(Saved data)
———
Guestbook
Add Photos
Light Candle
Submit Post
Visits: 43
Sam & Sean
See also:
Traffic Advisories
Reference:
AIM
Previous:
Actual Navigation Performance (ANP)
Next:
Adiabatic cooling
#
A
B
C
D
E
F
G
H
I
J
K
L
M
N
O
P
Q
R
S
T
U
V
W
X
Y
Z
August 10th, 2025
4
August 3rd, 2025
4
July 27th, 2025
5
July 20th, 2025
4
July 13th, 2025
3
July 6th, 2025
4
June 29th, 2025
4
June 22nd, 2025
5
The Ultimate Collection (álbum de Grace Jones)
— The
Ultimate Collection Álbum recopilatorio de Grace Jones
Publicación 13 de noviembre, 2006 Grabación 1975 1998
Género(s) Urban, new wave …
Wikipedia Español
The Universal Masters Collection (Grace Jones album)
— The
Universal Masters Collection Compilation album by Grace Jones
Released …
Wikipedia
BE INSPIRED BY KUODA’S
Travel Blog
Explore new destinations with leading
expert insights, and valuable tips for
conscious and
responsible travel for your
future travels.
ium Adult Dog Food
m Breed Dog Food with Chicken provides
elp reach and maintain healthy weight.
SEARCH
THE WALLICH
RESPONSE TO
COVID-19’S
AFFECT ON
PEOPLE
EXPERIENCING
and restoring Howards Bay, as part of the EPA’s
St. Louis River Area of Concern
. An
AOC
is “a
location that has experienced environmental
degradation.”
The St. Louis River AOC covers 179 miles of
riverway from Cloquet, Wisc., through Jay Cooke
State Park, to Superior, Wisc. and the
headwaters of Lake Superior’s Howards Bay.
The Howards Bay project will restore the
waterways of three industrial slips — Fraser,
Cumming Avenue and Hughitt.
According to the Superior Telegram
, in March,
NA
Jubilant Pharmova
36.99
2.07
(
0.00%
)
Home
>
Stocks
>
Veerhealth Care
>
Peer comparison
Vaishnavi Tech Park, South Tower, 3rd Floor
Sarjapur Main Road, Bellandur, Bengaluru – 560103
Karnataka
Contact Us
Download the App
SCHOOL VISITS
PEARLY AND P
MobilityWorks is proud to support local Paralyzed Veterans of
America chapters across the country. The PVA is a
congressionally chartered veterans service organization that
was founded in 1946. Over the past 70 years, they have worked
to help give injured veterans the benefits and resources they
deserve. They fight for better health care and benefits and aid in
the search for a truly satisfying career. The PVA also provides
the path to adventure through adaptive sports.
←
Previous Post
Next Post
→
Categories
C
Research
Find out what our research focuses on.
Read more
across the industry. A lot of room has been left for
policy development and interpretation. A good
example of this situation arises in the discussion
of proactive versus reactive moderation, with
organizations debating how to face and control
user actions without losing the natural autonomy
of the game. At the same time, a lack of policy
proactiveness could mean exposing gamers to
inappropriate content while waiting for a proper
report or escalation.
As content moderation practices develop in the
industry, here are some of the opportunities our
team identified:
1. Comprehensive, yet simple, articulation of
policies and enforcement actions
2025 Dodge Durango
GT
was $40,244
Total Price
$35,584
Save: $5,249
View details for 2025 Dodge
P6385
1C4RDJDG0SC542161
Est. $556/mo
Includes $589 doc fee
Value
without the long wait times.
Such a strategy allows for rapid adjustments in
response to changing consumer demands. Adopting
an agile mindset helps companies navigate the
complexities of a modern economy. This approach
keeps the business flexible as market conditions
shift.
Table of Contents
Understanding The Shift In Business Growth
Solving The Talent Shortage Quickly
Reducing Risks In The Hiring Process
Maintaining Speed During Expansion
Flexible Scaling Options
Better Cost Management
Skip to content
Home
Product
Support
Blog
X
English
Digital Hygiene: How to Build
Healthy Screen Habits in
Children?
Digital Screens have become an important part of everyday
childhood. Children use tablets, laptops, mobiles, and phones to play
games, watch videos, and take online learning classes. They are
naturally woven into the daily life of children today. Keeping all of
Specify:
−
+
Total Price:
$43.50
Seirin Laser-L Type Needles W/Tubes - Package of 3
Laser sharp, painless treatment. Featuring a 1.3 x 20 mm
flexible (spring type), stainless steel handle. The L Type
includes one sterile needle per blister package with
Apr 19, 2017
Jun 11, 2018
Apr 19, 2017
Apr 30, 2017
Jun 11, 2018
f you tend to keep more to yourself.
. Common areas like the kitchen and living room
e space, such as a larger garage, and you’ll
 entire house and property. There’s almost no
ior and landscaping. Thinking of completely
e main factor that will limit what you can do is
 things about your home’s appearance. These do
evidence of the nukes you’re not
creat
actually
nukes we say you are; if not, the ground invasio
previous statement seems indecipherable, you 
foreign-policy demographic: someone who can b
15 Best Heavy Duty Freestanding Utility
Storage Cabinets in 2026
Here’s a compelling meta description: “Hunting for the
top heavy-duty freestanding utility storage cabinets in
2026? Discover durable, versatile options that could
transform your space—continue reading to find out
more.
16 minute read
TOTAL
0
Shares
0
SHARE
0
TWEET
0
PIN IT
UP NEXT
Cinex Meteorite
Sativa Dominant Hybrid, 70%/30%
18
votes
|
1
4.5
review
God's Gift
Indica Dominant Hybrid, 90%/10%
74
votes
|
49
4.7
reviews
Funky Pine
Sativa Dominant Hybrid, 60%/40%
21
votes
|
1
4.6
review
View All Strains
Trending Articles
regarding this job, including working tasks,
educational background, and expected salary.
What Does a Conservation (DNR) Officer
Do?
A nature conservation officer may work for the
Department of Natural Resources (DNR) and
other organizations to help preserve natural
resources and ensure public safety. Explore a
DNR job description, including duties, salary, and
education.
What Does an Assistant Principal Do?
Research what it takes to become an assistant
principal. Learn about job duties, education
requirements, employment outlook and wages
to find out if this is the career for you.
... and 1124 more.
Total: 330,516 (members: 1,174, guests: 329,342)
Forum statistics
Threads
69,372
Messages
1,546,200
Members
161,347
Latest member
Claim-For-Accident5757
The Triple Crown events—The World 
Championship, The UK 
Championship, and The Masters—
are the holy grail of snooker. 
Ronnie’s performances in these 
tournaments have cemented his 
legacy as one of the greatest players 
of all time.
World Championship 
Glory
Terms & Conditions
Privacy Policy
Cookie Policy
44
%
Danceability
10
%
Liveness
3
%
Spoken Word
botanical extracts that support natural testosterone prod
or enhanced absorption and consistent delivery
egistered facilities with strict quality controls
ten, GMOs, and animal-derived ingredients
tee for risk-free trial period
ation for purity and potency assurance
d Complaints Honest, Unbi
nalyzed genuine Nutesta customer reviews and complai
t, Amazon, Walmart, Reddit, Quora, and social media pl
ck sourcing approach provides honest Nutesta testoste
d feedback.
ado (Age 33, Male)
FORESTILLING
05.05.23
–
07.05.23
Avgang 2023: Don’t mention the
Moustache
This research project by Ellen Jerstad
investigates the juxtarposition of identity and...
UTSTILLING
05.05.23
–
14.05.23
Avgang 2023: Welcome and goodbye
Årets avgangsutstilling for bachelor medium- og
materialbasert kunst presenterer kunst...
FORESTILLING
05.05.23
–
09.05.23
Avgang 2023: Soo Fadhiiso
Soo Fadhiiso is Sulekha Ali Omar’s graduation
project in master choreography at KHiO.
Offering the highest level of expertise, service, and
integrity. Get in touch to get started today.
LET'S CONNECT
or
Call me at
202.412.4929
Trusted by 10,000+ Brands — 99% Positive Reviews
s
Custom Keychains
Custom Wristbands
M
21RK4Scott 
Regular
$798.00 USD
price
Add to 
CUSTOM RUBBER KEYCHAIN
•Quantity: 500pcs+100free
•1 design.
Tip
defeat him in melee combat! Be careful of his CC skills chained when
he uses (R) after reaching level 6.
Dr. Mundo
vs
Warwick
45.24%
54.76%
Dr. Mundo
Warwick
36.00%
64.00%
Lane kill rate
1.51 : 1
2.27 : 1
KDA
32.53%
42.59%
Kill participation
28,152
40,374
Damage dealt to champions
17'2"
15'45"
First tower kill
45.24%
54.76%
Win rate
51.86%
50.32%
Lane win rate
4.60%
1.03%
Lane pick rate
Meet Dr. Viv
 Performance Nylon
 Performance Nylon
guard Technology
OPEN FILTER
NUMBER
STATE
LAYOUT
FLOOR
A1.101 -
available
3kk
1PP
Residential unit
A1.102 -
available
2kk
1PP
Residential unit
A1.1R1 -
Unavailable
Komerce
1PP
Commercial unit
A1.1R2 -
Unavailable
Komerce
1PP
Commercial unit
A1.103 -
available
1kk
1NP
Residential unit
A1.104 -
———
Exercise: Reproduce the stretch of the items from the start through the line containing "ium Adult Dog Food", including both ends.

Reply:
Guestbook
Add Photos
Light Candle
Submit Post
Visits: 43
Sam & Sean
See also:
Traffic Advisories
Reference:
AIM
Previous:
Actual Navigation Performance (ANP)
Next:
Adiabatic cooling
#
A
B
C
D
E
F
G
H
I
J
K
L
M
N
O
P
Q
R
S
T
U
V
W
X
Y
Z
August 10th, 2025
4
August 3rd, 2025
4
July 27th, 2025
5
July 20th, 2025
4
July 13th, 2025
3
July 6th, 2025
4
June 29th, 2025
4
June 22nd, 2025
5
The Ultimate Collection (álbum de Grace Jones)
— The
Ultimate Collection Álbum recopilatorio de Grace Jones
Publicación 13 de noviembre, 2006 Grabación 1975 1998
Género(s) Urban, new wave …
Wikipedia Español
The Universal Masters Collection (Grace Jones album)
— The
Universal Masters Collection Compilation album by Grace Jones
Released …
Wikipedia
BE INSPIRED BY KUODA’S
Travel Blog
Explore new destinations with leading
expert insights, and valuable tips for
conscious and
responsible travel for your
future travels.
ium Adult Dog Food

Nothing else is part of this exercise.